MATERIAL TO PROCESS START
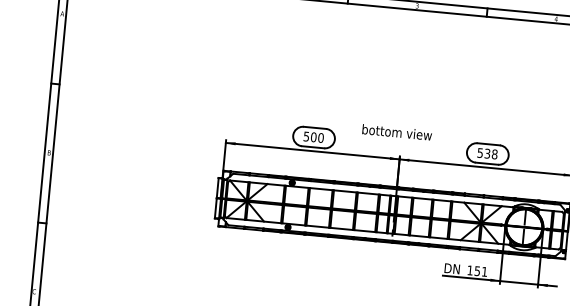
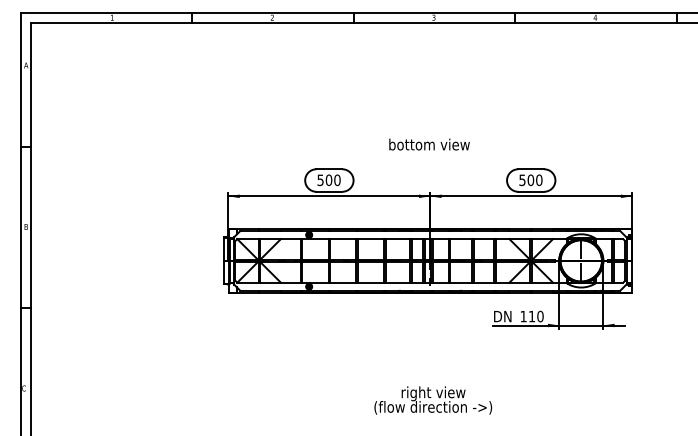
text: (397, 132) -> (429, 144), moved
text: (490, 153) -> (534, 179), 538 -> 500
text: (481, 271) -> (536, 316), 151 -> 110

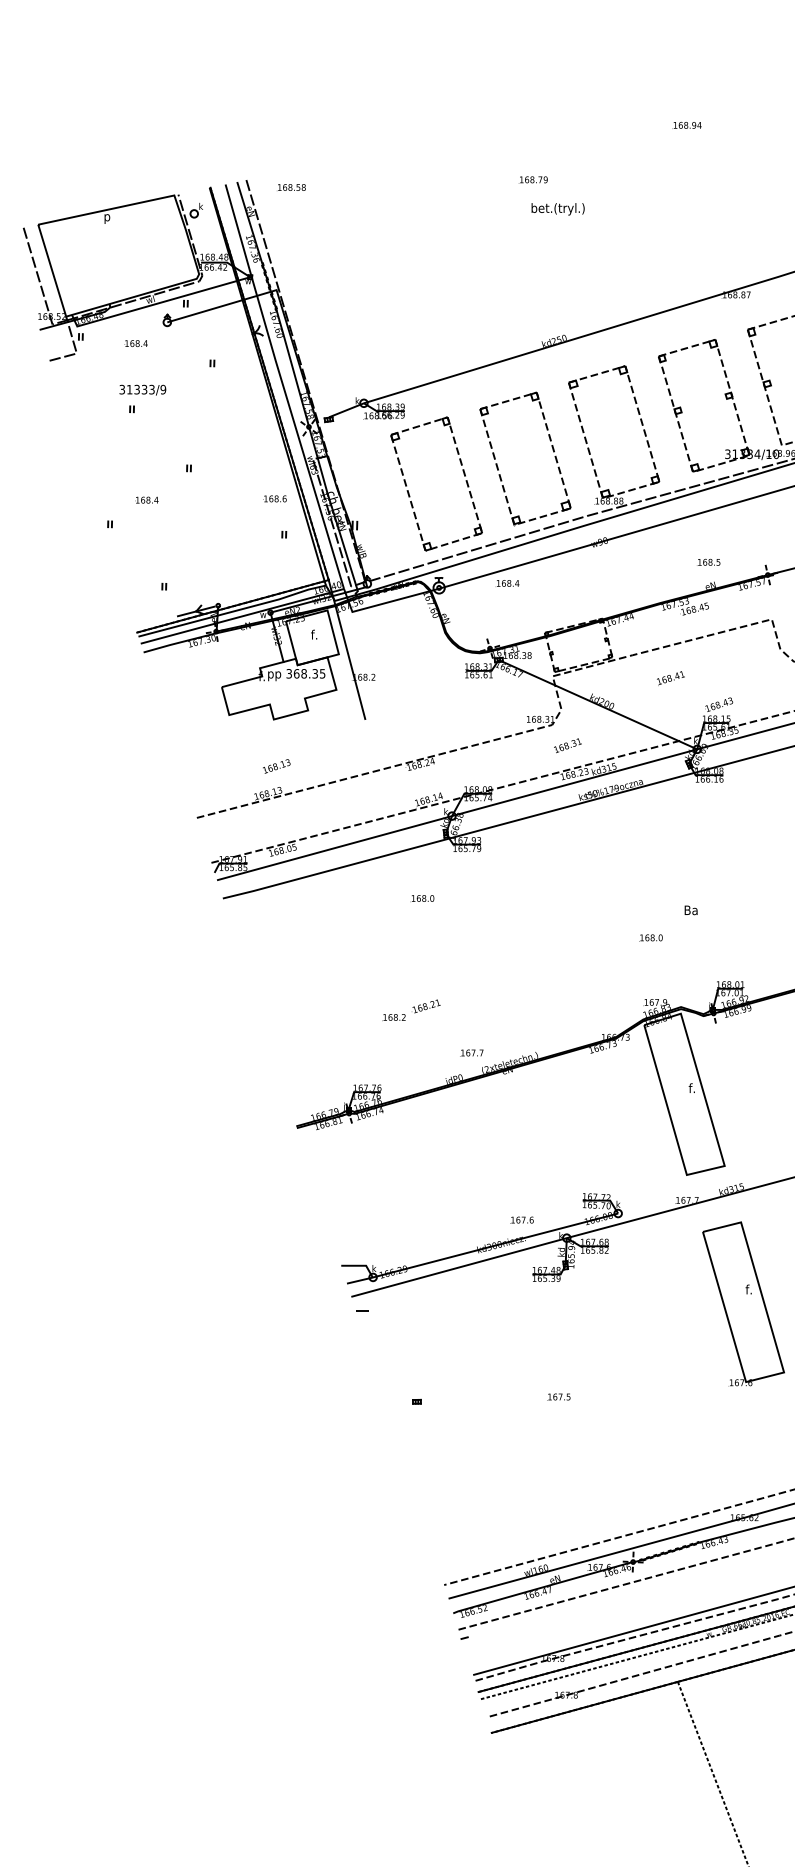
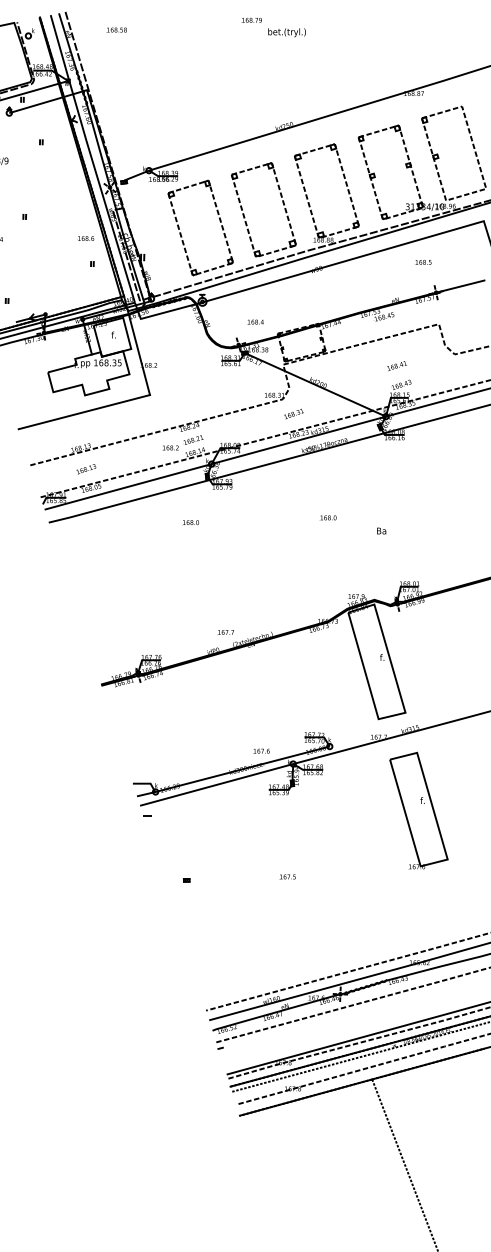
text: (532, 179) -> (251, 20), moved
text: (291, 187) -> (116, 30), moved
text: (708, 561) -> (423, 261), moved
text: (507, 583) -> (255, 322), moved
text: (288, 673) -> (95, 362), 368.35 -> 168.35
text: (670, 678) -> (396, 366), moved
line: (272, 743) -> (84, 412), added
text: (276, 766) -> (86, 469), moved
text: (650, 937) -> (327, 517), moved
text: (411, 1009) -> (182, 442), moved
MATERIAL TO PROCESS END
**YOUR TASK:** Report each line of the material in which the string "moved" occurs.

**YOUR RESPONSE:**
text: (397, 132) -> (429, 144), moved
text: (532, 179) -> (251, 20), moved
text: (291, 187) -> (116, 30), moved
text: (708, 561) -> (423, 261), moved
text: (507, 583) -> (255, 322), moved
text: (670, 678) -> (396, 366), moved
text: (276, 766) -> (86, 469), moved
text: (650, 937) -> (327, 517), moved
text: (411, 1009) -> (182, 442), moved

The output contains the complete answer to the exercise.